The Home Office said it was exploring other uses for the devices, including fitting them with the ability to send video live to a command centre, or special license-plate recognition software which would enable police to identify stolen or suspicious vehicles just by looking at them.

The future is not going to be like the past. We can rush unthinking towards that future, or we can make conscious choices about what kind of future we want. There are trends too strong for any of us to stop, in which case we must think hard about how best to adapt. There are others where a small intervention at the right time can make all the difference. We can also set in place guidelines to mitigate harm.
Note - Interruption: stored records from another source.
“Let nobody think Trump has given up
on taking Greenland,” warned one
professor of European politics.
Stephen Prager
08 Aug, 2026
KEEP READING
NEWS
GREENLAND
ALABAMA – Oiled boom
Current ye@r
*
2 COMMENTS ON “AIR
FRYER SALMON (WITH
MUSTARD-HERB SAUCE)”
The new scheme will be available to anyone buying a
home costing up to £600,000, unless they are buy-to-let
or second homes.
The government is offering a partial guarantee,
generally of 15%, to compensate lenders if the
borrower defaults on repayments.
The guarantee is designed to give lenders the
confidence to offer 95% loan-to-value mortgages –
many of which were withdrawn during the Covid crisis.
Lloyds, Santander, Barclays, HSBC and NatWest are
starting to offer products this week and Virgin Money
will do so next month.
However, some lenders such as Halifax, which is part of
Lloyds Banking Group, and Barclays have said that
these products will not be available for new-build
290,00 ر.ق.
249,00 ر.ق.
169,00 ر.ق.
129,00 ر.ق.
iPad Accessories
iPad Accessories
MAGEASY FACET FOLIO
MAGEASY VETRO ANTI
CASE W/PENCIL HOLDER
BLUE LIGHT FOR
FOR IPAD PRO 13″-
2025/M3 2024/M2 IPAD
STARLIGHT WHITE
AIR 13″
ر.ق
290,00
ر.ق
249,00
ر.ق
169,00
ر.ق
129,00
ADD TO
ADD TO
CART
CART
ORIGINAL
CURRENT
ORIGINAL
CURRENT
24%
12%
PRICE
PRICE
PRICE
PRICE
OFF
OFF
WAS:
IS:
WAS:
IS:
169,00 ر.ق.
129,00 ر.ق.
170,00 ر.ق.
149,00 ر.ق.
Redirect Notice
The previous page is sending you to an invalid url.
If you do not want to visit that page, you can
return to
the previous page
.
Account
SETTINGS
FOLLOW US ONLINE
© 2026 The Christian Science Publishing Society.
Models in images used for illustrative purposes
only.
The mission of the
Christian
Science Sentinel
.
For example, in the case of the police headcams, “police were instructed to inform members of the public they were being recorded and that the footage not being used in an investigation had to be erased within a month of its creation” and

The Home Office said the cameras — which have enough memory to hold 24 hours of video — were not intended to record continuously. Officers would turn the devices on and off at their discretion, speaking into the camera after turning it on to explain where, when and why they were starting it. A second explanation was required before turning the device off.

The report also cautioned against taking extraneous video when entering private homes, and said officers should turn cameras off during strip searches. But it also threatened disciplinary action against officers who deliberately masked the camera’s view or deleted video from the camera’s memory.

How do you feel about a future in which you might always be on camera in any public space? What kinds of safeguards would you expect?